Task item: Copy the lines in the items below, starting at the line that contains "Port Information" and continuing through the last line of the items. Omit the pictures from your copy.

Saved data entries:
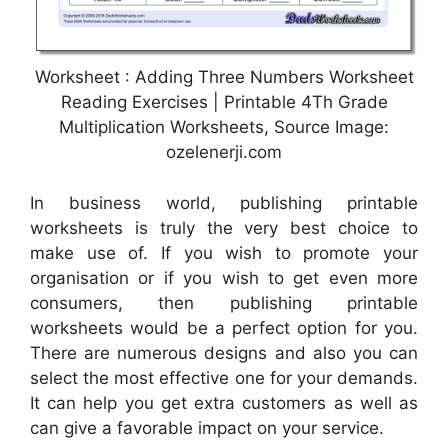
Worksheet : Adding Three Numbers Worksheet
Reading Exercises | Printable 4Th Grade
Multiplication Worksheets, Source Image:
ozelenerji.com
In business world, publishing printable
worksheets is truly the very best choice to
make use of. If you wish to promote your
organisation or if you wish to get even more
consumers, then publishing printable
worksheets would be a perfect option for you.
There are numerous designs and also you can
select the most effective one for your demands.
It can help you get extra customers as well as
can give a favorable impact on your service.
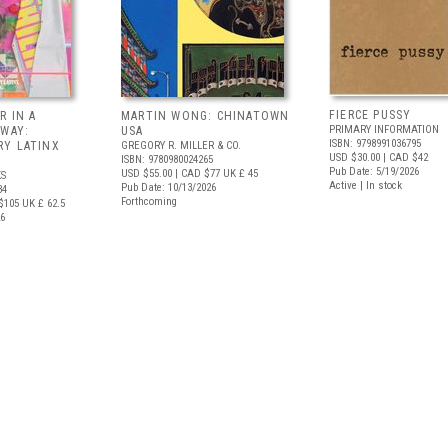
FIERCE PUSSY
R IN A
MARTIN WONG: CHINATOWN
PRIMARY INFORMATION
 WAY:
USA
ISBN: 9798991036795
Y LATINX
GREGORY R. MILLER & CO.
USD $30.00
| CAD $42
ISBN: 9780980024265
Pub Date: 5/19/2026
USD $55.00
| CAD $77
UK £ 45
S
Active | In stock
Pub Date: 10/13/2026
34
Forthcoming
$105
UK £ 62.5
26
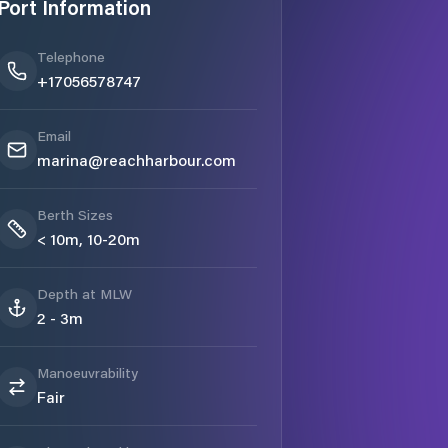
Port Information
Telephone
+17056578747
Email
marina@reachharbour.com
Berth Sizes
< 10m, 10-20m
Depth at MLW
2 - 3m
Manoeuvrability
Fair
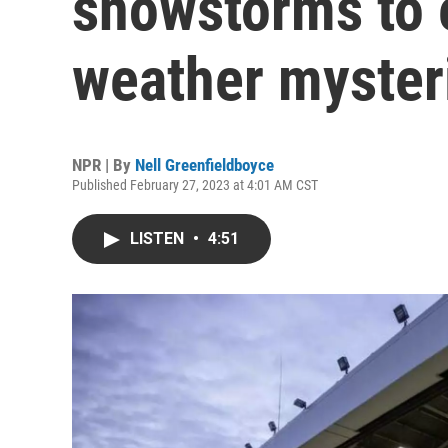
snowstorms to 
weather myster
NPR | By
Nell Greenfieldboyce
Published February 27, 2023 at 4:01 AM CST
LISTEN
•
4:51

Reply:
Port Information
Telephone
+17056578747
Email
marina@reachharbour.com
Berth Sizes
< 10m, 10-20m
Depth at MLW
2 - 3m
Manoeuvrability
Fair
snowstorms to 
weather myster
NPR | By
Nell Greenfieldboyce
Published February 27, 2023 at 4:01 AM CST
LISTEN
•
4:51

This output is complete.